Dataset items
★ ★ ★ ★ ★ ★ ★

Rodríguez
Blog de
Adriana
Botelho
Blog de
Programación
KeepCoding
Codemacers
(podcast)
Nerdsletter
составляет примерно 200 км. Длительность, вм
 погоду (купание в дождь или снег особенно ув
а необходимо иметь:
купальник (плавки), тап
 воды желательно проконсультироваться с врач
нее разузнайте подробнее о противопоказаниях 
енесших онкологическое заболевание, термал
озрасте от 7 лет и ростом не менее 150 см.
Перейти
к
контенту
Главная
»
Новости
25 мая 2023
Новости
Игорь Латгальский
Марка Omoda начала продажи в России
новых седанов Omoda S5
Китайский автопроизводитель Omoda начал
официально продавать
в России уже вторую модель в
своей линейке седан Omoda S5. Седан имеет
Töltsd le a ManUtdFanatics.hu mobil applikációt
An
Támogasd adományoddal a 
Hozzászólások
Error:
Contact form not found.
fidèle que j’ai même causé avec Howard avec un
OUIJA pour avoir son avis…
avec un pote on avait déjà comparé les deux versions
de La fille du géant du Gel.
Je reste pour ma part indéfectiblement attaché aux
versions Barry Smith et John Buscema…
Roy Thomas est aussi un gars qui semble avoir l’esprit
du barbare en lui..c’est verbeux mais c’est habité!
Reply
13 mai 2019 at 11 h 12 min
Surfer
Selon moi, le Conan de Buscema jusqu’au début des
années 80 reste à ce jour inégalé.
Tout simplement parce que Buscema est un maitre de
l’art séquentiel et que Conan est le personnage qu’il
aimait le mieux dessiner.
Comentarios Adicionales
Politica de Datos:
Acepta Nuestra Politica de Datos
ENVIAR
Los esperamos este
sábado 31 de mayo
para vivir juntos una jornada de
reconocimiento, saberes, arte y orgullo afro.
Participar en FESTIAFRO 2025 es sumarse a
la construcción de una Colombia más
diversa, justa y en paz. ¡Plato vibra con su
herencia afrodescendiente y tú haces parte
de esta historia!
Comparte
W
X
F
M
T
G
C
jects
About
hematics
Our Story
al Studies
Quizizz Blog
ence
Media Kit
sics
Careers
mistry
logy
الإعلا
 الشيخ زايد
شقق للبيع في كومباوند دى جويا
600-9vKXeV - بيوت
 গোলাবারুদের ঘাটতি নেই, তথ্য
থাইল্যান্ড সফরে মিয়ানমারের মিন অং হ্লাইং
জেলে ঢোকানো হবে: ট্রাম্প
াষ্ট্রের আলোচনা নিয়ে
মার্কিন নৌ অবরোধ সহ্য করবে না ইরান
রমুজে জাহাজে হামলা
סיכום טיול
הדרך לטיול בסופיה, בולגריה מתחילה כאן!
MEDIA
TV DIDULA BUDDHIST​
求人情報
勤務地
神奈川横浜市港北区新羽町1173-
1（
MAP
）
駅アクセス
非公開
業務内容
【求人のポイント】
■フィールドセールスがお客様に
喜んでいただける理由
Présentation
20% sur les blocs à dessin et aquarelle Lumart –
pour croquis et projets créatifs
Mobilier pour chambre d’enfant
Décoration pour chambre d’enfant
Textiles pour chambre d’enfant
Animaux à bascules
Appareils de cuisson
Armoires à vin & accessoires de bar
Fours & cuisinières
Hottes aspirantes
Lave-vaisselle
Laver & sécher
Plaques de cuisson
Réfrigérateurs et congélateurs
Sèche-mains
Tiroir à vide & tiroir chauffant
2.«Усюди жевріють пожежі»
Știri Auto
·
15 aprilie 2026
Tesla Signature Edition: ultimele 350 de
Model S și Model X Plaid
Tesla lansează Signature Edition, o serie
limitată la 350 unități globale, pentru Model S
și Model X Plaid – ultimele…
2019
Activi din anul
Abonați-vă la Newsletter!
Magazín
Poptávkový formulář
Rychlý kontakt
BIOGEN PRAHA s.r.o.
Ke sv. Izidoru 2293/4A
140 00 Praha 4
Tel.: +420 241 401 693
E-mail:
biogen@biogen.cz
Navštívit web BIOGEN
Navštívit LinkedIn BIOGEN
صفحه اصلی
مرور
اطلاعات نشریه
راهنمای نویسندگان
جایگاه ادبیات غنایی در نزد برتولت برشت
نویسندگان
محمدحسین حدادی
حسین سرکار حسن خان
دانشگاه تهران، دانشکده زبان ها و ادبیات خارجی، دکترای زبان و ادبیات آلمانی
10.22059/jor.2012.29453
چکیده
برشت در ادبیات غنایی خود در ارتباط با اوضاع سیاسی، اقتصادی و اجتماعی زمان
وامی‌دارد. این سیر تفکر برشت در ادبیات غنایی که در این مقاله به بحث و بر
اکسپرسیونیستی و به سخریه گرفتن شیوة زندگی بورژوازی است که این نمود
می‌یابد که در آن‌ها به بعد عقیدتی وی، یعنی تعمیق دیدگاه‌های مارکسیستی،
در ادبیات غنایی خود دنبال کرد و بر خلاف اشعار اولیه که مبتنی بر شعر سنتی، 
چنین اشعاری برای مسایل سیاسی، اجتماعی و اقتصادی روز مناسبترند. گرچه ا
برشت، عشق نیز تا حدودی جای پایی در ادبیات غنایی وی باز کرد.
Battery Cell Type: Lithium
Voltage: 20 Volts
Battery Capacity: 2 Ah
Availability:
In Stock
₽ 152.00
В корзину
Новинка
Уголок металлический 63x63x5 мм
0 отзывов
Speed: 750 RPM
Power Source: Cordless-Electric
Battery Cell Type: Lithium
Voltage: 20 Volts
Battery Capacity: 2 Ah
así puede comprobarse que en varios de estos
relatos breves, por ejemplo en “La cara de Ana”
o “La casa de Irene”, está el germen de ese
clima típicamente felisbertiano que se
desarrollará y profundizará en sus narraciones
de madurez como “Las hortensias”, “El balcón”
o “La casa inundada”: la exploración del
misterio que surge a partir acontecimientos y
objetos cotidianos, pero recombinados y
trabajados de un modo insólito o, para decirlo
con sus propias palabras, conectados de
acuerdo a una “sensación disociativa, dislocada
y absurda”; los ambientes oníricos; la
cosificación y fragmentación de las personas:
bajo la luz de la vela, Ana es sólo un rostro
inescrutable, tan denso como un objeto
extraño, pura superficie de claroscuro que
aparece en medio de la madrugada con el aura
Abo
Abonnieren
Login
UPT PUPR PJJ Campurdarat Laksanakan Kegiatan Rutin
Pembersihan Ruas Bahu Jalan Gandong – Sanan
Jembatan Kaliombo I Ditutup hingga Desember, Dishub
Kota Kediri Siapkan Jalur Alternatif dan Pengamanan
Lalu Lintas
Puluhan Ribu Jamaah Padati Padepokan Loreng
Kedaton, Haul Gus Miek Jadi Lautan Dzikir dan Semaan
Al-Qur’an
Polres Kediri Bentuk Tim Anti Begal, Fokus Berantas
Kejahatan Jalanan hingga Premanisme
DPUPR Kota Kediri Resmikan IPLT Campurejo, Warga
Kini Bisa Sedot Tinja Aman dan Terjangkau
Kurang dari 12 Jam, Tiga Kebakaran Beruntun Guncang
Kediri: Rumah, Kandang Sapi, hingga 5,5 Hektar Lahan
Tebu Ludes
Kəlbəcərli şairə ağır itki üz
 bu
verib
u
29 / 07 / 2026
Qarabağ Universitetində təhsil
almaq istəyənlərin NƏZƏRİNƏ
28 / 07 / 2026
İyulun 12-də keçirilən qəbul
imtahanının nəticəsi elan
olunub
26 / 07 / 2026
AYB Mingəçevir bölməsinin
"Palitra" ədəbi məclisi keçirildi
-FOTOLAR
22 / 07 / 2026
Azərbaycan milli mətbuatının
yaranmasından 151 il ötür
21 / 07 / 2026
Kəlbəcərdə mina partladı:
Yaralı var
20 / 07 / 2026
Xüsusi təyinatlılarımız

★ ★ ★ ★ ★ ★ ★

• What is required:
Determine how many lines in the data include "اقتصادی", and let the answer be that number alone.

• Exercise output:
2